(Page-level text extractions)
________________________________________

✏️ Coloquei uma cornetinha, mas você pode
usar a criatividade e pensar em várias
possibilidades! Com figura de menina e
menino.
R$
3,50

________________________________________

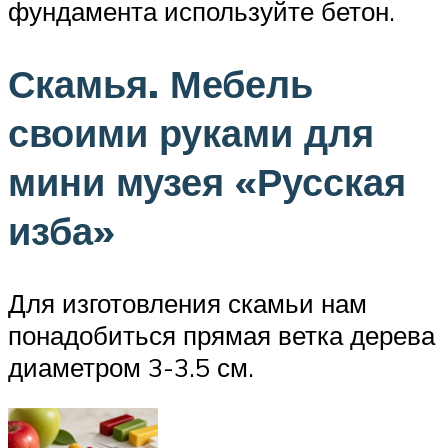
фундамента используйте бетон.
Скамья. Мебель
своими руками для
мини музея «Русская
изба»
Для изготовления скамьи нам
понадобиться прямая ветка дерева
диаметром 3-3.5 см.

________________________________________

- **To-do item**:
Give as a numbered list, skipping blank lines, the lines of the listing from the line with "фундамента используйте бетон." to the line with "диаметром 3-3.5 см.", both included.

- **Completed task**:
1. фундамента используйте бетон.
2. Скамья. Мебель
3. своими руками для
4. мини музея «Русская
5. изба»
6. Для изготовления скамьи нам
7. понадобиться прямая ветка дерева
8. диаметром 3-3.5 см.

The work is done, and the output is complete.